## Required action
Could you transcribe every record below exactly, leaving out any pictures?

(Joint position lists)
——
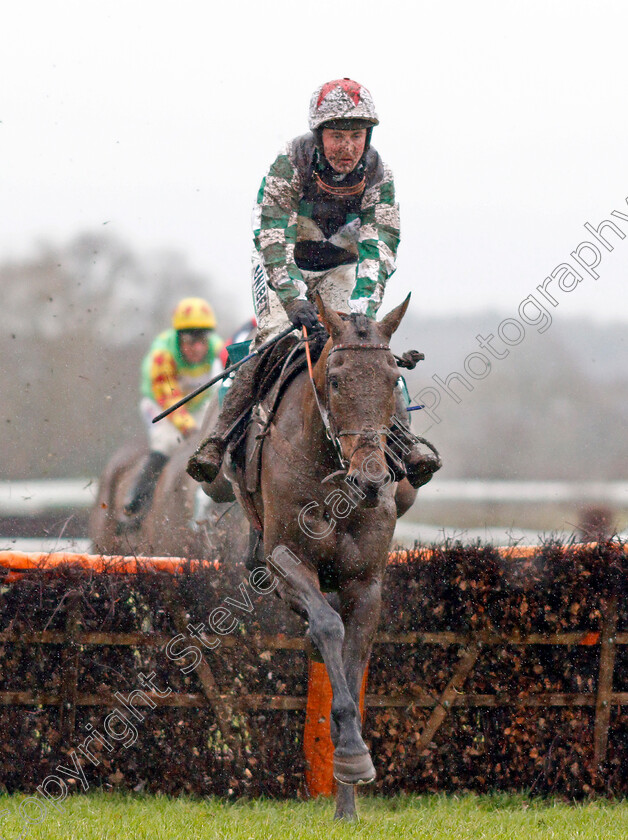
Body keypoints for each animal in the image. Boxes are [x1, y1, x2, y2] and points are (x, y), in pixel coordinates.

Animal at [226, 296, 418, 820]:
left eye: (392, 378)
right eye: (334, 380)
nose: (371, 479)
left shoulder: (366, 582)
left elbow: (353, 662)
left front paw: (348, 795)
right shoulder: (286, 559)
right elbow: (330, 627)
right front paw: (350, 753)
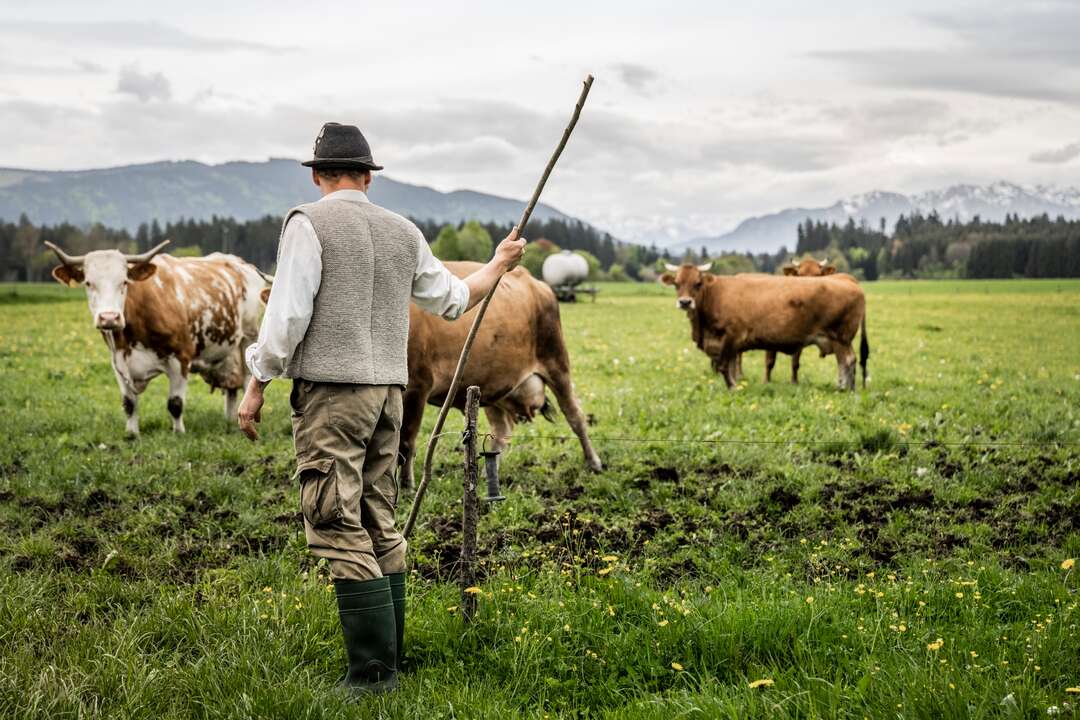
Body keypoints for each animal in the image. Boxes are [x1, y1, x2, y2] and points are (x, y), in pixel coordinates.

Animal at [46, 240, 267, 434]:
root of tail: (240, 263)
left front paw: (178, 432)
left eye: (124, 282)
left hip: (248, 337)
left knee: (247, 381)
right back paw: (229, 420)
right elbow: (129, 403)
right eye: (88, 283)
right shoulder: (117, 362)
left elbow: (175, 403)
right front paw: (132, 433)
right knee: (232, 389)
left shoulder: (181, 357)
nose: (109, 317)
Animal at [400, 261, 602, 487]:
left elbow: (406, 441)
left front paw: (407, 486)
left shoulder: (417, 385)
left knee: (575, 415)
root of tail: (537, 283)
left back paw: (593, 462)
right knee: (501, 430)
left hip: (556, 361)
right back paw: (488, 474)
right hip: (492, 384)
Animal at [660, 263, 869, 390]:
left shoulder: (731, 337)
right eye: (676, 283)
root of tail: (847, 280)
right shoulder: (731, 344)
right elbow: (732, 367)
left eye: (698, 283)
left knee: (848, 360)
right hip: (837, 340)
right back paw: (843, 386)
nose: (685, 302)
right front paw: (735, 385)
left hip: (841, 337)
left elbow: (724, 366)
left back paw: (845, 388)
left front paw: (732, 388)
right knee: (844, 362)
——
## Written answer
Body keypoints for each animal in the image. Boxes are [x1, y1, x2, y2] and points are (x, y), in pixel coordinates.

Animal at [226, 296, 418, 820]:
left eye: (392, 378)
right eye: (334, 380)
nose: (371, 479)
left shoulder: (366, 582)
left elbow: (353, 662)
left front paw: (348, 795)
right shoulder: (286, 559)
right elbow: (330, 627)
right front paw: (350, 753)
Body keypoints for each animal in the image. Boxes are [x1, y1, x2, y2] and points are (x, y), in pixel coordinates.

Animal at [46, 240, 267, 434]:
root of tail: (240, 263)
left front paw: (178, 432)
left eye: (124, 282)
left hip: (248, 337)
left knee: (247, 381)
right back paw: (229, 420)
right elbow: (129, 403)
right eye: (88, 283)
right shoulder: (117, 362)
left elbow: (175, 403)
right front paw: (132, 433)
right knee: (232, 389)
left shoulder: (181, 357)
nose: (109, 317)
Animal at [400, 261, 602, 487]:
left elbow: (406, 441)
left front paw: (407, 486)
left shoulder: (417, 385)
left knee: (575, 415)
root of tail: (537, 283)
left back paw: (593, 462)
right knee: (501, 430)
left hip: (556, 361)
right back paw: (488, 474)
right hip: (492, 384)
Animal at [660, 263, 869, 390]:
left shoulder: (731, 337)
right eye: (676, 283)
root of tail: (847, 280)
right shoulder: (731, 344)
right elbow: (732, 367)
left eye: (698, 283)
left knee: (848, 360)
right hip: (837, 340)
right back paw: (843, 386)
nose: (685, 302)
right front paw: (735, 385)
left hip: (841, 337)
left elbow: (724, 366)
left back paw: (845, 388)
left front paw: (732, 388)
right knee: (844, 362)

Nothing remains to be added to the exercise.